Habeas relief is not warranted here. First, this Court must presume that the jury followed the instructions given by the trial court. Second, this Court is bound by the state court's determination that the prosecutor correctly stated the law. The state appellate court's rejection of this claim was therefore reasonable and is entitled to AEDPA deference. This claim is DENIED.

B. Failing to Object to the Court's Instructions

Habeas relief is not warranted here. This Court rejected the underlying claims regarding alleged instructional error. Because these claims lack merit, defense counsel cannot have rendered ineffective assistance by failing to object. It is both reasonable and not prejudicial for defense counsel to forgo a meritless objection. See Juan H. v. Allen, 408 F.3d 1262, 1273 (9th Cir. 2005).

The state court's rejection of these claims was reasonable and is therefore entitled to AEDPA deference. These claims are DENIED.

V. Cumulative Error Claim

Jimenez claims that even if the errors individually do not justify relief, the cumulative effect of them resulted in a fundamentally unfair trial. In some cases, although no single trial error is sufficiently prejudicial to warrant reversal, the cumulative effect of several errors may still prejudice a defendant so much that his conviction must be overturned. See Alcala v. Woodford, 334 F.3d 862, 893-95 (9th Cir. 2003). Where there is no single constitutional error existing, nothing can accumulate to the level of a constitutional violation. See Mancuso v. Olivarez, 292 F.3d 939, 957 (9th Cir. 2002).

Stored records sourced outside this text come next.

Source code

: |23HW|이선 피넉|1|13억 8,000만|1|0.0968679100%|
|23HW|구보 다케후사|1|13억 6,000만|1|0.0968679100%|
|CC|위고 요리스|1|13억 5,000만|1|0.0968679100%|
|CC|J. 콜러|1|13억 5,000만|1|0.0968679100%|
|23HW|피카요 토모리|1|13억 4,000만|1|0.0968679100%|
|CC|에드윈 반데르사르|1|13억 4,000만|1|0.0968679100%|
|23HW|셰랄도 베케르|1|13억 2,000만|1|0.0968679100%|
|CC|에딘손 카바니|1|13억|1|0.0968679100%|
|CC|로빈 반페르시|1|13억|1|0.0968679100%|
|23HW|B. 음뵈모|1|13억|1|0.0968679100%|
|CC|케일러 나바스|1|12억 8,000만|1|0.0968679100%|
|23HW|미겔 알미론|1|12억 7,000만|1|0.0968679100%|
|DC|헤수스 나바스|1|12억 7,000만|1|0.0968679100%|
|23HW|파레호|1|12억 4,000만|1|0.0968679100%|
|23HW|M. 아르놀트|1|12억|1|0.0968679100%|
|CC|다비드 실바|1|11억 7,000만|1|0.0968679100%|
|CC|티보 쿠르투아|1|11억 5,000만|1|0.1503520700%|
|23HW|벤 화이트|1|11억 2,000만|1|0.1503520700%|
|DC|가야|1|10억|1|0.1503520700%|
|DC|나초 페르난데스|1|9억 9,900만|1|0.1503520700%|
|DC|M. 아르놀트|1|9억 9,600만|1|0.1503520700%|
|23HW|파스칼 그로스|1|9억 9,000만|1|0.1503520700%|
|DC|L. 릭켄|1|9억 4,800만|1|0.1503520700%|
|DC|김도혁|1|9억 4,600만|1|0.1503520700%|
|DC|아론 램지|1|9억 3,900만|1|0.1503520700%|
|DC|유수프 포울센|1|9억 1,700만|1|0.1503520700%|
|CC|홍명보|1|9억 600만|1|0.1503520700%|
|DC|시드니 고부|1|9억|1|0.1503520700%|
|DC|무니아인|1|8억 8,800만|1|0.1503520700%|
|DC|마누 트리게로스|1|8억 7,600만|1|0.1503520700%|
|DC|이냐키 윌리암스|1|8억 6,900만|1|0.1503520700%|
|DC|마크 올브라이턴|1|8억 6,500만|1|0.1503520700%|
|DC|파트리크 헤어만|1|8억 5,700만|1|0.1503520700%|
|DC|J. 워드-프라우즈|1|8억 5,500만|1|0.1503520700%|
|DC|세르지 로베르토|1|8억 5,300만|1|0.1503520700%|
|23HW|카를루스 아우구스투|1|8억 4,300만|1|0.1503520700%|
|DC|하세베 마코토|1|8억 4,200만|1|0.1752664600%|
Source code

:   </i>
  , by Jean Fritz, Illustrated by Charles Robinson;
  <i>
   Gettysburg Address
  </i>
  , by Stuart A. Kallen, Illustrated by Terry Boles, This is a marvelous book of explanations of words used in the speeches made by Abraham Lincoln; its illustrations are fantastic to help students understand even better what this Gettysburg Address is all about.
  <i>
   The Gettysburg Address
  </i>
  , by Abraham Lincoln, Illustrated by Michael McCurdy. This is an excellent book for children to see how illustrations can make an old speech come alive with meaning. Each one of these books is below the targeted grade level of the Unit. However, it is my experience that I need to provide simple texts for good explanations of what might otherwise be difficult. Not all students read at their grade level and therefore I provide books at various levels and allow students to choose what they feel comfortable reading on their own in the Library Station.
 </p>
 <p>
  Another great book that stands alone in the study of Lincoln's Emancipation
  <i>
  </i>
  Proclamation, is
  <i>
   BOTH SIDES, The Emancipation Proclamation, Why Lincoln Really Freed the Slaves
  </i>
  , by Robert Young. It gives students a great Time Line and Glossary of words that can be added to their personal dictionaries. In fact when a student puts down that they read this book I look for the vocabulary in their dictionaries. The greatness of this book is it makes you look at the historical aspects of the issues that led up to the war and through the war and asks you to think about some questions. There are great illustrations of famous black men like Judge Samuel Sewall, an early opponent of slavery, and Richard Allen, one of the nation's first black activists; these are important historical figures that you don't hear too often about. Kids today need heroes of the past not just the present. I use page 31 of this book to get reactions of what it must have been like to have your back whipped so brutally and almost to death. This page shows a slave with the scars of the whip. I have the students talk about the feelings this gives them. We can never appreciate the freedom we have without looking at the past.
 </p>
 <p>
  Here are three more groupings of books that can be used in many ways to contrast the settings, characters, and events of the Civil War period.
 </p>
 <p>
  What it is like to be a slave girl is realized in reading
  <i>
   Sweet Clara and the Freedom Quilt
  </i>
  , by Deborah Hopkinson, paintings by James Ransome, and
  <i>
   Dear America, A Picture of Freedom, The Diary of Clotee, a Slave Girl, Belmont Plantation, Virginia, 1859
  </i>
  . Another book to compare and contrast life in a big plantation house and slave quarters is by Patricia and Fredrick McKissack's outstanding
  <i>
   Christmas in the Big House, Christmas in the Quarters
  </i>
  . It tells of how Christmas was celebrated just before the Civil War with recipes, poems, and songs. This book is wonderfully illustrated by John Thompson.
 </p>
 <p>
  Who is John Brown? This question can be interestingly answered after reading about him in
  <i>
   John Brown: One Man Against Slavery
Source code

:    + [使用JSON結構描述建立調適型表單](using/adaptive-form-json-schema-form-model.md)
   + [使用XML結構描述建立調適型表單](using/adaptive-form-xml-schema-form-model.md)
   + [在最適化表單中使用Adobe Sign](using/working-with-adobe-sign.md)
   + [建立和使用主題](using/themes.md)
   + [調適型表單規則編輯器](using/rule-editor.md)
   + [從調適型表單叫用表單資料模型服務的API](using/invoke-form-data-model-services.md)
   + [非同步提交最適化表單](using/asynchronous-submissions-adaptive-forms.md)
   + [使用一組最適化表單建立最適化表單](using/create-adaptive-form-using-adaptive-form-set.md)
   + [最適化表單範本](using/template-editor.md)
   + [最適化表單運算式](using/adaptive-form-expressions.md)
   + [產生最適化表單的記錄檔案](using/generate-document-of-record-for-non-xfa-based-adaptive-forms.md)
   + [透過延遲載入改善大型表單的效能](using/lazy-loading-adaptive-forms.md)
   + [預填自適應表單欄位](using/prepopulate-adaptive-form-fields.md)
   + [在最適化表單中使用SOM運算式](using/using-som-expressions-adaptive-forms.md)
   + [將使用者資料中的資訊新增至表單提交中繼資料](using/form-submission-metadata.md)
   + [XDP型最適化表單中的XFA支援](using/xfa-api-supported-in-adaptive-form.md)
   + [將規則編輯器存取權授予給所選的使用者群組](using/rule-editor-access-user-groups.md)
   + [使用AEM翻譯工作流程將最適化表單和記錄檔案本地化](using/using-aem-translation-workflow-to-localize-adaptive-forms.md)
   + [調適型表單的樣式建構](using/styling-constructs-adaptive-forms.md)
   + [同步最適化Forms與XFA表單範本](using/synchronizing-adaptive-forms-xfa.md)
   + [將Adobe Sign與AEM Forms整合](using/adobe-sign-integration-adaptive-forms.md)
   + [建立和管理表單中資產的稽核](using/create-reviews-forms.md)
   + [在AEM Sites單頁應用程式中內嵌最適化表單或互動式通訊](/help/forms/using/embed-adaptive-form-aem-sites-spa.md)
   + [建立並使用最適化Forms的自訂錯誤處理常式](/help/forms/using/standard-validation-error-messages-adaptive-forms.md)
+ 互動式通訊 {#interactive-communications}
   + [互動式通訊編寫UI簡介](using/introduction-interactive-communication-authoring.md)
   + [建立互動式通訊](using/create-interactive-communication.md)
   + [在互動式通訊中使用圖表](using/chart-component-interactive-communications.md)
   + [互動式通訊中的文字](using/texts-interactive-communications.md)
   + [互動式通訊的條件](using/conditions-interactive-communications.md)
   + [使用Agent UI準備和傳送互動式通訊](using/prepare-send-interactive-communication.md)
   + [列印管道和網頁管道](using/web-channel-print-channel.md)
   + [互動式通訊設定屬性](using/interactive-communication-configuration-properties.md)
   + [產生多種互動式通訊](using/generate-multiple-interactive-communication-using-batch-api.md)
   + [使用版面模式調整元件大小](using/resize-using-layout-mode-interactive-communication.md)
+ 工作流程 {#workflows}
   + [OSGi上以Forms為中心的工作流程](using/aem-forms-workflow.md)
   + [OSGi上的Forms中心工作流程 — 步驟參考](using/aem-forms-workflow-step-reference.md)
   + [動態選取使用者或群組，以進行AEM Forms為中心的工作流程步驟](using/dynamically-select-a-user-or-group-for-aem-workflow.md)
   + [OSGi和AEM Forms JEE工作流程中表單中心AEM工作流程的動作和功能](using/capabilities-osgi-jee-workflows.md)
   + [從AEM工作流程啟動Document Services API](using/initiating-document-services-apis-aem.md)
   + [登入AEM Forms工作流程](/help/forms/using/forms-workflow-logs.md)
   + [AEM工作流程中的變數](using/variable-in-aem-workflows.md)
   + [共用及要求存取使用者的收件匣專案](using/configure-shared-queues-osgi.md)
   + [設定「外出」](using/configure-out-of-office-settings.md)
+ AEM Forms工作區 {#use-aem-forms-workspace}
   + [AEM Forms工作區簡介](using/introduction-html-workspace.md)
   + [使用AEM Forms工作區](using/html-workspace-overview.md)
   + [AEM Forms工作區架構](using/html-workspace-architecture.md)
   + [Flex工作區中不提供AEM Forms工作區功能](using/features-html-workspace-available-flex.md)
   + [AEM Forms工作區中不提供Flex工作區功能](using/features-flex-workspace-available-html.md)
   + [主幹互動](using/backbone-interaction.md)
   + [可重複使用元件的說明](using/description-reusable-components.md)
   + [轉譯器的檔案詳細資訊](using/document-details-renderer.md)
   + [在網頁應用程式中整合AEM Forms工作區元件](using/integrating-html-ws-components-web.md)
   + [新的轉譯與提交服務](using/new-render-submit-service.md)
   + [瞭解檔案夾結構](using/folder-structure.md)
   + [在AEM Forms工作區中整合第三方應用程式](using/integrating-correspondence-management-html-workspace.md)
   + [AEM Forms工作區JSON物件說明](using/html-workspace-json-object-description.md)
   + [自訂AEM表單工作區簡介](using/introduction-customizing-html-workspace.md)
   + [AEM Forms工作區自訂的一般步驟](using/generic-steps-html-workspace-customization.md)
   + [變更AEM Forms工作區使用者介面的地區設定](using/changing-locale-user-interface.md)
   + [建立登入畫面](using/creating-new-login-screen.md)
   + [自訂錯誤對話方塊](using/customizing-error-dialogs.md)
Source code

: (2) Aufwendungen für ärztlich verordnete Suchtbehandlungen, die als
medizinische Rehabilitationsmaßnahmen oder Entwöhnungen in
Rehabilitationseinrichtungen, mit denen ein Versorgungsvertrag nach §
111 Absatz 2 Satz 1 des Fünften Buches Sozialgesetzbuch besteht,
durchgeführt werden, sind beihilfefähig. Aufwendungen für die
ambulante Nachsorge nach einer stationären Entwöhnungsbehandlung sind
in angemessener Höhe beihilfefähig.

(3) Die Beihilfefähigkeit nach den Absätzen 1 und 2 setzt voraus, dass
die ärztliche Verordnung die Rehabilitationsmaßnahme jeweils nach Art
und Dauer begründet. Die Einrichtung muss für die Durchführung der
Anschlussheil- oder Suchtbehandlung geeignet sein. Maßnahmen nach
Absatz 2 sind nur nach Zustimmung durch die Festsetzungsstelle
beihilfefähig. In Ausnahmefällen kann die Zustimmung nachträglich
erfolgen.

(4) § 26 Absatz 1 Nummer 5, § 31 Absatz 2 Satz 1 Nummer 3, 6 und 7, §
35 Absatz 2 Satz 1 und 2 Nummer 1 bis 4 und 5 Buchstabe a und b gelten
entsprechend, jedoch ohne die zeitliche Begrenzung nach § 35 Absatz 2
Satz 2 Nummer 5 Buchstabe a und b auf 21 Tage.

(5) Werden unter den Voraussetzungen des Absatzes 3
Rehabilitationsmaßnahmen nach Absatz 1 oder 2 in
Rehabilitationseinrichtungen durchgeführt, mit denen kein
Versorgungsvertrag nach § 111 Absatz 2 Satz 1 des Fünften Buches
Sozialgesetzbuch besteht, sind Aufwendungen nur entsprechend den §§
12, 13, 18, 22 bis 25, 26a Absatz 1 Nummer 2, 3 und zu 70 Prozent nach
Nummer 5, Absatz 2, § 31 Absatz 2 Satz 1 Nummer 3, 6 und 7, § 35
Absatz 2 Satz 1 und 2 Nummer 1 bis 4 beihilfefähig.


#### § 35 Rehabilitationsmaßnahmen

Habeas relief is not warranted here. Jimenez has not shown any errors. Therefore, he cannot show there was cumulative error. The state court's rejection of this claim was reasonable and is therefore entitled to AEDPA deference. This claim is DENIED.

CONCLUSION

The state court's adjudication of Jimenez's claims did not result in decisions that were contrary to, or involved an unreasonable application of, clearly established federal law, nor did they result in decisions that were based on an unreasonable determination of the facts in light of the evidence presented in the state court proceeding. Accordingly, the petition is DENIED.

A certificate of appealability will not issue. Reasonable jurists would not "find the district court's assessment of the constitutional claims debatable or wrong." Slack v. McDaniel, 529 U.S. 473, 484 (2000). Jimenez may seek a certificate of appealability from the Ninth Circuit.

The Clerk shall enter judgment in favor of respondent and close the file.

IT IS SO ORDERED.

FootNotes


1. Jimenez did not file a traverse, nor did he ask for more time to file one.
2. CALCRIM No. 1110 is titled "Lewd or Lascivious Act: Child Under 14 Years (Pen. Code, § 288(a))."
3. An "`Allen charge' is the generic name for a class of supplemental jury instructions given when jurors are apparently deadlocked; the name derives from the first Supreme Court approval of such an instruction in Allen v. United States, 164 U.S. 492, 501-02, 17 S.Ct. 154, 41 L.Ed. 528 (1896). In their mildest form, these instructions carry reminders of the importance of securing a verdict and ask jurors to reconsider potentially unreasonable positions. In their stronger forms, these charges have been referred to as `dynamite charges,' because of their ability to `blast' a verdict out of a deadlocked jury. The charge has also been called the `third degree instruction,' `the shotgun instruction,' and `the nitroglycerin charge.'" United States v. Mason, 658 F.2d 1263, 1265 n.1 (9th Cir. 1981) (citation omitted).